◆ Task requirements ◆
The lines to copy from the data below are those that hold the string "experts".

◆ Data ◆
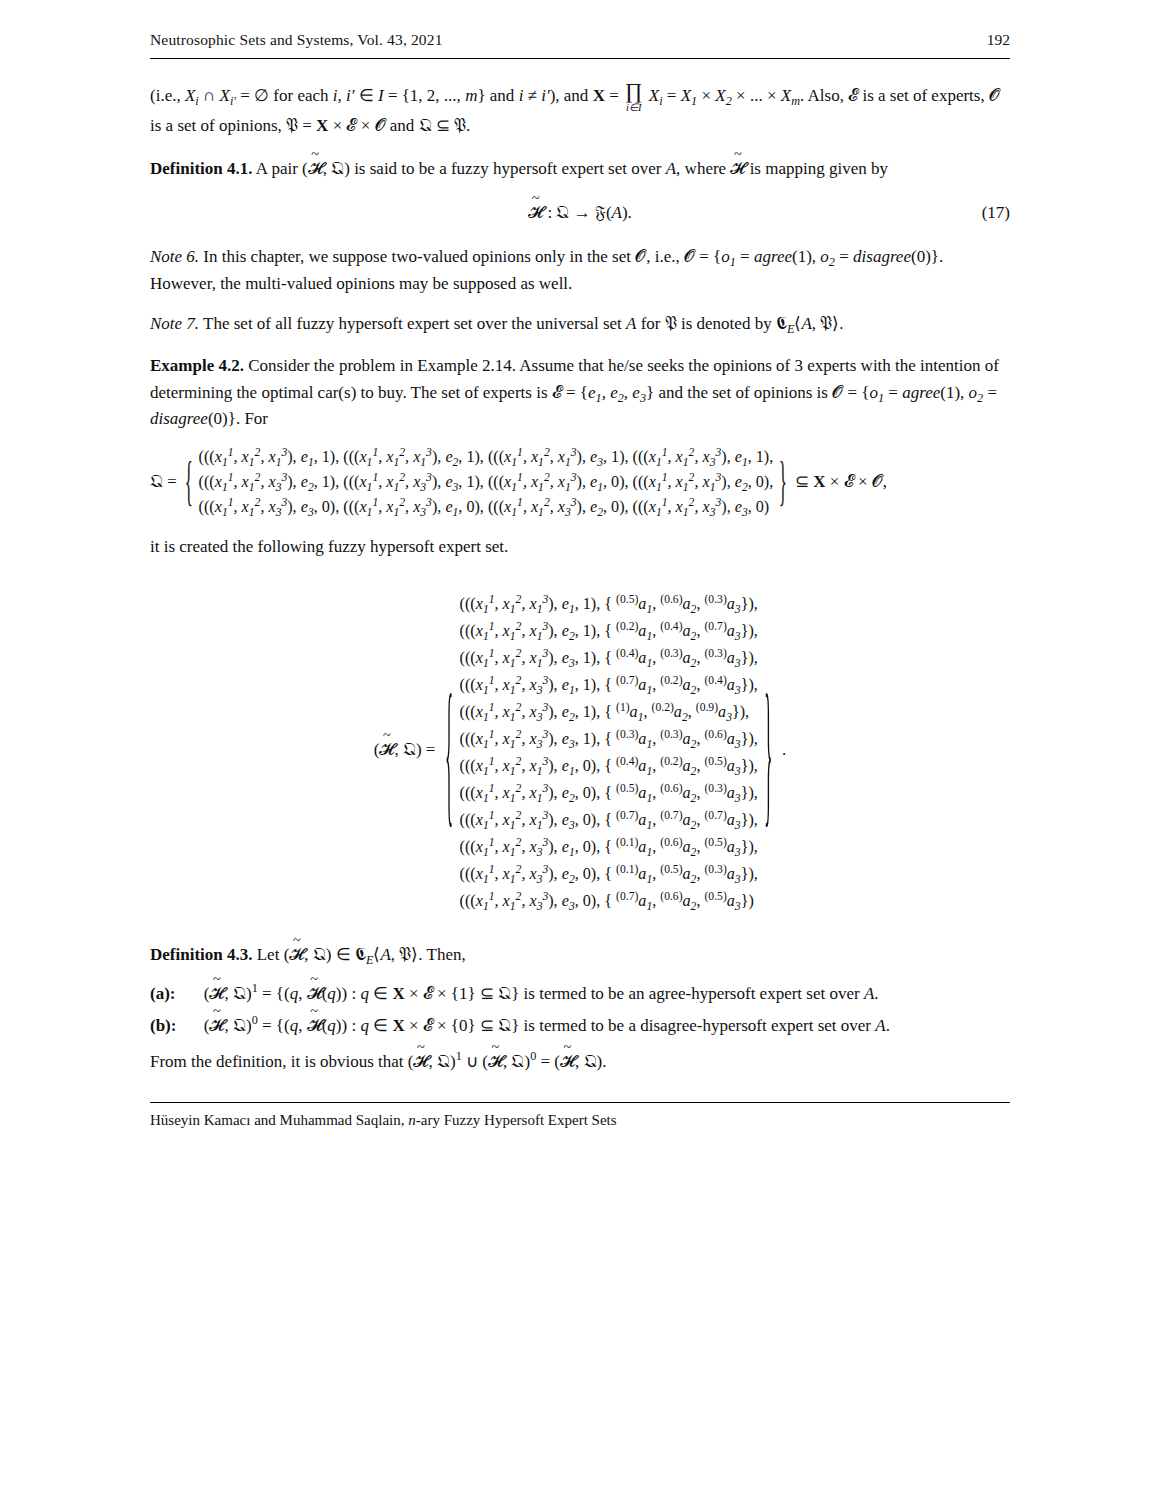Neutrosophic Sets and Systems, Vol. 43, 2021
192
(i.e., Xi ∩ Xi′ = ∅ for each i, i′ ∈ I = {1, 2, ..., m} and i ≠ i′), and X = ∏i∈I Xi = X1 × X2 × ... × Xm. Also, 𝓔 is a set of experts, 𝓞 is a set of opinions, 𝔓 = X × 𝓔 × 𝓞 and 𝔔 ⊆ 𝔓.
Definition 4.1. A pair (~𝓗, 𝔔) is said to be a fuzzy hypersoft expert set over A, where ~𝓗 is mapping given by
~𝓗 : 𝔔 → 𝔉(A).
(17)
Note 6. In this chapter, we suppose two-valued opinions only in the set 𝓞, i.e., 𝓞 = {o1 = agree(1), o2 = disagree(0)}. However, the multi-valued opinions may be supposed as well.
Note 7. The set of all fuzzy hypersoft expert set over the universal set A for 𝔓 is denoted by 𝕮E⟨A, 𝔓⟩.
Example 4.2. Consider the problem in Example 2.14. Assume that he/se seeks the opinions of 3 experts with the intention of determining the optimal car(s) to buy. The set of experts is 𝓔 = {e1, e2, e3} and the set of opinions is 𝓞 = {o1 = agree(1), o2 = disagree(0)}. For
𝔔 =
{
(((x11, x12, x13), e1, 1), (((x11, x12, x13), e2, 1), (((x11, x12, x13), e3, 1), (((x11, x12, x33), e1, 1),
(((x11, x12, x33), e2, 1), (((x11, x12, x33), e3, 1), (((x11, x12, x13), e1, 0), (((x11, x12, x13), e2, 0),
(((x11, x12, x33), e3, 0), (((x11, x12, x33), e1, 0), (((x11, x12, x33), e2, 0), (((x11, x12, x33), e3, 0)
}
⊆ X × 𝓔 × 𝓞,
it is created the following fuzzy hypersoft expert set.
(~𝓗, 𝔔) =
{
(((x11, x12, x13), e1, 1), { (0.5)a1, (0.6)a2, (0.3)a3}),
(((x11, x12, x13), e2, 1), { (0.2)a1, (0.4)a2, (0.7)a3}),
(((x11, x12, x13), e3, 1), { (0.4)a1, (0.3)a2, (0.3)a3}),
(((x11, x12, x33), e1, 1), { (0.7)a1, (0.2)a2, (0.4)a3}),
(((x11, x12, x33), e2, 1), { (1)a1, (0.2)a2, (0.9)a3}),
(((x11, x12, x33), e3, 1), { (0.3)a1, (0.3)a2, (0.6)a3}),
(((x11, x12, x13), e1, 0), { (0.4)a1, (0.2)a2, (0.5)a3}),
(((x11, x12, x13), e2, 0), { (0.5)a1, (0.6)a2, (0.3)a3}),
(((x11, x12, x13), e3, 0), { (0.7)a1, (0.7)a2, (0.7)a3}),
(((x11, x12, x33), e1, 0), { (0.1)a1, (0.6)a2, (0.5)a3}),
(((x11, x12, x33), e2, 0), { (0.1)a1, (0.5)a2, (0.3)a3}),
(((x11, x12, x33), e3, 0), { (0.7)a1, (0.6)a2, (0.5)a3})
}
.
Definition 4.3. Let (~𝓗, 𝔔) ∈ 𝕮E⟨A, 𝔓⟩. Then,
(a):
(~𝓗, 𝔔)1 = {(q, ~𝓗(q)) : q ∈ X × 𝓔 × {1} ⊆ 𝔔} is termed to be an agree-hypersoft expert set over A.
(b):
(~𝓗, 𝔔)0 = {(q, ~𝓗(q)) : q ∈ X × 𝓔 × {0} ⊆ 𝔔} is termed to be a disagree-hypersoft expert set over A.
From the definition, it is obvious that (~𝓗, 𝔔)1 ∪ (~𝓗, 𝔔)0 = (~𝓗, 𝔔).
Hüseyin Kamacı and Muhammad Saqlain, n-ary Fuzzy Hypersoft Expert Sets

◆ Response for this exercise ◆
(i.e., Xi ∩ Xi′ = ∅ for each i, i′ ∈ I = {1, 2, ..., m} and i ≠ i′), and X = ∏i∈I Xi = X1 × X2 × ... × Xm. Also, 𝓔 is a set of experts, 𝓞 is a set of opinions, 𝔓 = X × 𝓔 × 𝓞 and 𝔔 ⊆ 𝔓.
Example 4.2. Consider the problem in Example 2.14. Assume that he/se seeks the opinions of 3 experts with the intention of determining the optimal car(s) to buy. The set of experts is 𝓔 = {e1, e2, e3} and the set of opinions is 𝓞 = {o1 = agree(1), o2 = disagree(0)}. For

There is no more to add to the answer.